TEXTE PROPOSÉ =>
· · · · ·

Avis JDP n°463/17 – AUTOMOBILE – Plainte fondée

Avis publié le 21 août 2017
Plainte fondée

Le Jury de Déontologie Publicitaire,

  • Après examen des éléments constituant le dossier de plainte,
  • les personnes intéressées ayant été invitées à faire valoir leurs observations,
  • après avoir entendu les représentants de l’association France Nature Environnement et de la société annonceur,

rend l’avis suivant :

1. La plainte

Le Jury de Déontologie Publicitaire a été saisi, le 3 avril 2017, d’une plainte émanant de l’Association France Nature Environnement (FNE), afin qu’il se prononce sur la conformité aux règles déontologiques en vigueur, d’un visuel publicitaire diffusé sur le site Internet de la société, en faveur d’un de ses modèles de véhicules.

Le visuel en cause présente ce véhicule stationné en milieu naturel, sur un espace montagneux, en haut d’une falaise.

2. La procédure

La société annonceur a été informée, par courrier recommandé avec avis de réception du 3 avril 2017, de la plainte dont copie lui a été transmise et des dispositions dont la violation est invoquée.

Elle a été également informée que cette affaire ferait l’objet d’un examen dans le cadre de la procédure simplifiée prévue à l’article 12 du règlement intérieur du Jury.

Le représentant de la société a souhaité être entendu lors d’une séance du JDP, et cette audition a eu lieu à la séance du 7 juillet 2017, en présence d’un représentant de l’association plaignante.

3. Les arguments échangés

– L’association plaignante considère que ces images présentent un véhicule en situation d’infraction aux règles de circulation des véhicules motorisés dans les espaces naturels et violent donc les règles déontologiques de l’ARPP ainsi que le code de l’environnement.

Selon elle, le site présente un véhicule terrestre à moteur circulant en pleine montagne, dans un espace naturel cependant dépourvu de toute voie de circulation. Les quelques éléments terrestres visibles (cailloux, buissons) ne laissent aucunement penser qu’ils puissent constituer une voie praticable ouverte à la circulation des véhicules terrestres à moteur, contrairement à ce que prévoient les dispositions du e) de l’article 9 relatif aux « Impacts éco-citoyens » , selon lesquelles la représentation des véhicules en milieu naturel doit clairement les positionner sur des voies ouvertes à la circulation des véhicules terrestres à moteur.

Elle ajoute que, dans un arrêt récent, la cour d’appel de Versailles a jugé, à propos d’une brochure publicitaire comportant des photographies de véhicules terrestres à moteur évoluant au sein d’espaces naturels, que « la seule adjonction de pontons posés sur le sable ou de surfaces gravillonnées (…) ne saurait suffire à clairement identifier la voie sur laquelle évoluent ces véhicules comme étant ouverts à la circulation publique des véhicules terrestres à moteur, dans le respect des dispositions de l’article L 362-1 du code de l’environnement » (CA Versailles, septembre 2016, RG n°12/07935SAS X c. FNE)

· · · · ·

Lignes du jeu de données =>
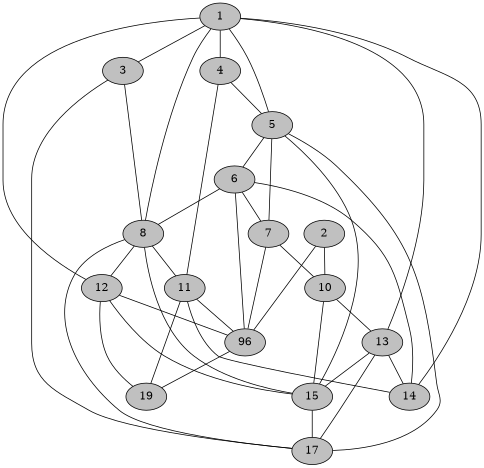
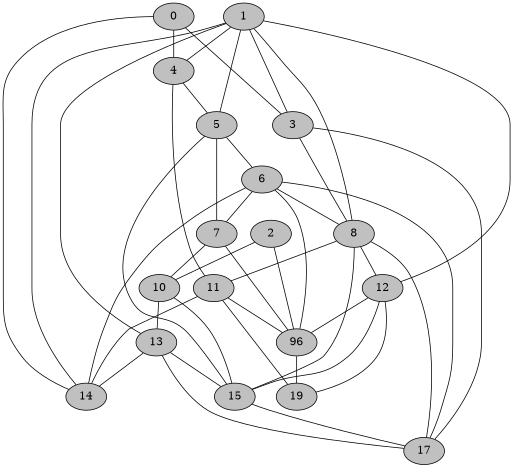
  digraph {
    node [fillcolor=gray style=filled]
    edge [dir=none]
+   0
    3
    4
    14
    8
    17
    5
    11
    1
    12
    13
    15
    6
    7
    n15 [label=96]
    19
    2
    10
+   0 -> 3
+   0 -> 4
+   0 -> 14
    3 -> 8
    3 -> 17
    4 -> 5
    4 -> 11
    8 -> 17
    8 -> 11
    8 -> 12
    8 -> 15
-   5 -> 17
+   6 -> 17
    5 -> 15
    5 -> 6
    5 -> 7
    11 -> 14
    11 -> n15
    11 -> 19
    1 -> 3
    1 -> 4
    1 -> 14
    1 -> 8
    1 -> 5
    1 -> 12
    1 -> 13
    12 -> 15
    12 -> n15
    12 -> 19
    13 -> 14
    13 -> 17
    13 -> 15
    15 -> 17
    6 -> 14
    6 -> 8
    6 -> 7
    6 -> n15
    7 -> n15
    7 -> 10
    n15 -> 19
    2 -> n15
    2 -> 10
    10 -> 13
    10 -> 15
  }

· · · · ·

CONSIGNES =>
**1)** Recopiez, dans l'avis du Jury de Déontologie Publicitaire sur la publicité automobile, le passage allant de "3. Les arguments" jusqu'à "code de l’environnement." inclus.
**2)** Rédigez la suite de l'avis du Jury de Déontologie Publicitaire sur la publicité automobile, à partir de sa dernière phrase.

EN RÉPONSE =>
**1)**
3. Les arguments échangés

– L’association plaignante considère que ces images présentent un véhicule en situation d’infraction aux règles de circulation des véhicules motorisés dans les espaces naturels et violent donc les règles déontologiques de l’ARPP ainsi que le code de l’environnement.

**2)**
En l’espèce, rien ne permet d’établir clairement la circulation du véhicule sur une voie publique ouverte aux véhicules terrestres à moteur. Au contraire, le visuel diffusé sur le site internet présente un véhicule circulant en dehors de toute voie de circulation.

Par ailleurs, diffuser un visuel publicitaire faisant la promotion de véhicules terrestres à moteur circulant dans des espaces naturels, tels que des montagnes, tend clairement à banaliser des comportements contraires aux objectifs de développement durable, en laissant penser au client potentiel que la circulation dans de tels espaces est autorisée et, surtout, qu’elle est sans effet pour l’environnement. En conséquence, la diffusion d’un tel visuel, qui relaie une représentation de comportement contraire à la protection de l’environnement et à la préservation des ressources, méconnaît les dispositions du a) de l’article 9 relatif aux impacts éco-citoyens des publicités.

Enfin, selon la plaignante, cette publicité suggère des agissements manifestement inconséquents et irresponsables. En effet, cette photographie incite les clients à reproduire un comportement nocif pour l’environnement, mais également dangereux pour autrui et pour les consommateurs. En conséquence, ce visuel méconnaît les dispositions du b) de l’article 9 relatif aux impacts éco-citoyens des publicités de la Recommandation Développement durable de l’ARPP.

– Le représentant de la société annonceur, présent lors de la séance, précise que le visuel en cause représente une photographie du véhicule, dans un paysage typique de l’ouest des Etats-Unis, situé à la frontière entre l’Arizona et l’Utah.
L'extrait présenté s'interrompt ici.